Special Report: A look at El Paso's ballpark

Project manager unveils preliminary drawings

Stephanie Valle, Anchor and Reporter, StephanieV@kvia.com
POSTED: 03:32 PM MST Feb 01, 2013    UPDATED: 07:22 PM MST Feb 01, 2013 
Preliminary image of El Paso's downtown ballpark
EL PASO, Texas -

The demolition of El Paso’s City Hall will soon be upon us. And once that happens, a Triple-A baseball park will go up in its place.

City engineer and project manager Alan Shubert rolled out the plans for the downtown ballpark during an interview with ABC-7 Jan. 24. It was the first detailed look at what the city hopes the park will look like. Shubert stressed that the images were preliminary and subject to change.

"They wanted to make it look like a train canopy,” said Shubert, pointing to a colored diagram depicting the metal awning topping the seats.

Shubert explained that the designers wanted the ballpark to fit in with existing structures and architecture downtown. So the steel beams resembled a train platform, boxcar-style designs lined an exterior wall, and a clock tower all looked as though they were inspired by the Union Station train depot blocks from where the ballpark will stand.

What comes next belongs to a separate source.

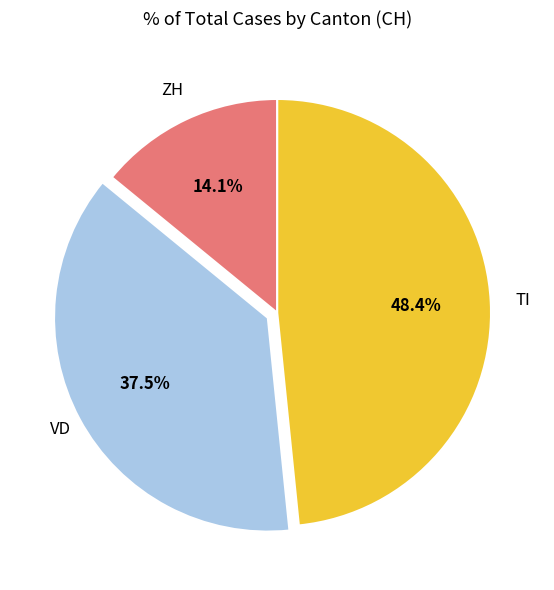

Does any single category account for the majority?

No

Inside the park, Shubert pointed to a schematic of a grassy berm beyond the outfield where designers envisioned families picnicking during a game. He also talked about how the city would like to have dedicated space inside the entrance to the park where an art project depicting El Paso’s baseball history would be housed.

"We want people to see an image of the ballpark on TV and recognize that this is El Paso's ballpark," said Shubert.

Other illustrations showed the ballpark would be open, allowing passersby to enjoy an inning from the street.

"This is the view if you're going down Franklin Street. You'll look right in that gate," Shubert explained, pointing to an open space in a fence with a view of the field.

While it seems as though the engineers are fairly confident of the end vision, a lot needs to happen before El Pasoans can take in a game.

"We don't have a hard timeline. We have a hard finish line,” said Shubert. “Obviously, the date we need to complete it by is April 2014."

April 2014 marks opening day in the Pacific Coast League, the league with which El Paso’s Triple-A team will be associated. From now until then, expect 15 months of fast-paced construction.

"We have some milestones figured out. We know that we want to have the building down by the end of March, if we can," said Shubert, later adding that the City Hall relocation plan has the remaining departments moving out until March 31, 2013, and demolition may actually happen in early April of this year.

Even though City Hall is being torn down in a matter of weeks, the timeline for what happens next is not cemented. Shubert maintained during multiple conversations that most of the project is still in the planning stages and that estimated milestones for the foundation to be laid, or the structure to be framed, won't be known for another few weeks.

A rough timeline of what will happen includes the City Hall demolition in April -- Shubert warned drivers that Interstate 10 will be temporarily shut down during the demolition due to the building’s proximity to the freeway -- and the clearing of the site by the end of that month. Shubert said the first sign of construction will be a large, 20- to 25-foot retaining wall that will line Missouri Street, which will be narrowed and converted to a one-way street during the process. That retaining wall will also serve as the outfield wall.

Other aspects of the ballpark, like steel beams for framing the structure and elevators, will be fabricated off-site and shipped in from out of town once complete.

Shubert was apologetic that he couldn’t supply a more firm timeline of what El Pasoans can expect to see building up downtown, saying he expects more concrete details once bid packages for concrete and mechanical needs are returned and rewarded. That won’t happen for the next few months.

"We've got the conceptual design figured out,” said Shubert. “It's the detailed design where they start putting lines on paper. Where the beams are going, where the foundations are going, plumbing, mechanical things are going."

Shubert said he also hopes to have a better idea of a timeline once he takes a presentation with the designs before City Council. That was initially supposed to happen Feb. 5 but has been removed from the proposed agenda and will be added on sometime this month.